Work instructions: Count the lines of the records below that contain the string "worden", and give only that number.
----
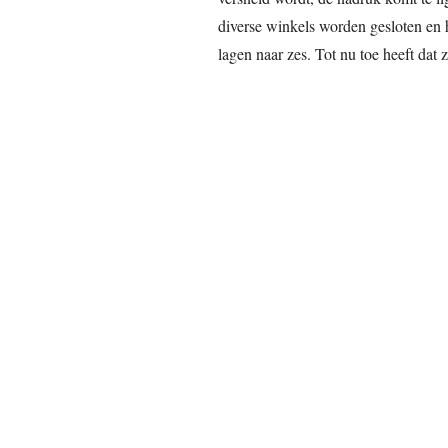
diverse winkels worden gesloten en
lagen naar zes. Tot nu toe heeft dat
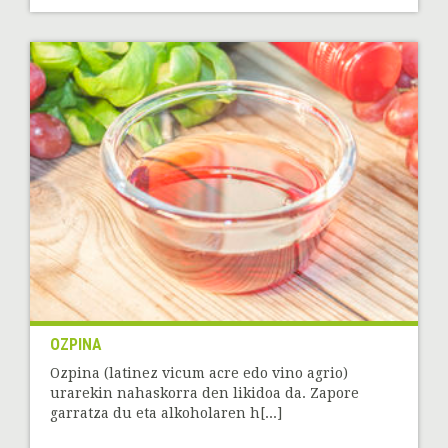
OZPINA
Ozpina (latinez vicum acre edo vino agrio)
urarekin nahaskorra den likidoa da. Zapore
garratza du eta alkoholaren h[...]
----
Answer to this exercise: 1